:: What you need to do ::
Would you retype the entries from the first line to the line bearing "Install a bathing", both included, leaving out every picture?

:: Data for analysis ::
————————

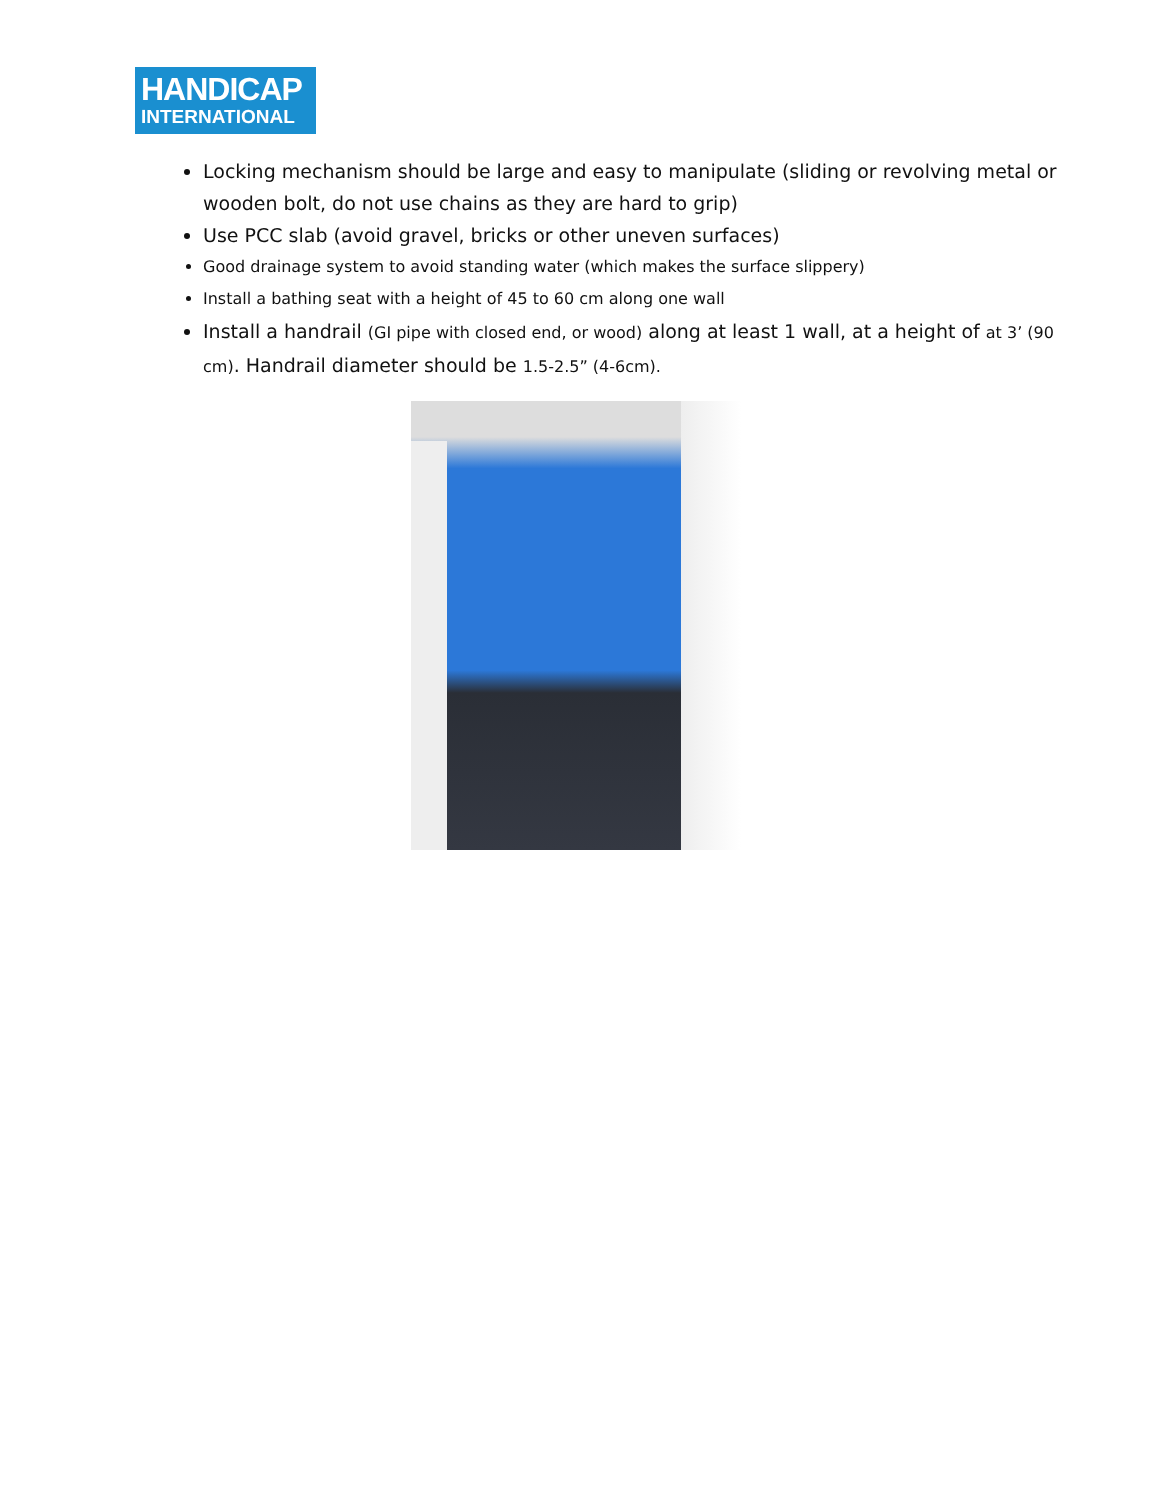HANDICAP
INTERNATIONAL
Locking mechanism should be large and easy to manipulate (sliding or revolving metal or wooden bolt, do not use chains as they are hard to grip)
Use PCC slab (avoid gravel, bricks or other uneven surfaces)
Good drainage system to avoid standing water (which makes the surface slippery)
Install a bathing seat with a height of 45 to 60 cm along one wall
Install a handrail (GI pipe with closed end, or wood) along at least 1 wall, at a height of at 3’ (90 cm). Handrail diameter should be 1.5-2.5” (4-6cm).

————————

:: Answer space ::
HANDICAP
INTERNATIONAL
Locking mechanism should be large and easy to manipulate (sliding or revolving metal or wooden bolt, do not use chains as they are hard to grip)
Use PCC slab (avoid gravel, bricks or other uneven surfaces)
Good drainage system to avoid standing water (which makes the surface slippery)
Install a bathing seat with a height of 45 to 60 cm along one wall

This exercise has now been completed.